The first was worst. The higher the water had been flung the more it broke apart in the air and fell back no longer in solid slabs but first as a foaming torrent then as a downpour, half air, half water, then as rain, and at last, for a long while, a
s a fine salty drizzle, icy cold.
Bruised and gasping Li let go of her hold and sat up. Ma-ma was already sitting, huddled over the whimpering baby which somehow she’d managed to shelter beneath her through the onslaught. Around them the others rose, those that were left, for two had vanished, either battered from their hold or because the boulders to which they had clung had themselves been rolled down over the cliff. This must almost have happened to Goor. He came limping up the slope, shaking his head, having been knocked loose and then by a miracle found somewhere else to cling before he was washed away. Below them the sea was a cloudy turmoil heaving to and fro in an immense and shapeless swell whose hummocks were only the ripples set up by the shock of the tsunami striking the continent, but were themselves large enough to send columns of spray squirting against the cliffs far higher than any wave Li had ever seen.

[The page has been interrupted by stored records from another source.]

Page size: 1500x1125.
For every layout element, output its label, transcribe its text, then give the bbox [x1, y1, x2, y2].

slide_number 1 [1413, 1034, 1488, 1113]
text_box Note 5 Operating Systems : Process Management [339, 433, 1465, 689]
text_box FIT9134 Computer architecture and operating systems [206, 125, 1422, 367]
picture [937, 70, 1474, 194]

Look called someone, pointing. They saw, and gasped. Behind the bay the last of the tsunami was still sheeting back from the mountains beyond, but the ground over which it fell in foam had changed. There were no cliffs there any more. The weight of the wave had smashed them down into a tumbled slope of boulders, right across the shore, right across the bay and out beyond the bar that had sheltered it. Unreachable beneath that mass of stone the tribe, and Greb, and the strangers he had brought, and the water-caves too, lay buried.
NOW: WEDNESDAY AFTERNOON
VINNY WAS SCARED of what Dr Hamiska would say, and wanted to get it over, talking to him alone, so she had to wait till they all climbed the hill again. Still she didn’t get a chance, as he kept loping around, seeing what everyone was doing – like a herd bull on a wildlife programme, she thought, patrolling his territory to stop any interloping male from darting in and making love to one of his wives. His laugh, even, was like a bellow of challenge. If she hadn’t been so nervous she might have had a giggling fit.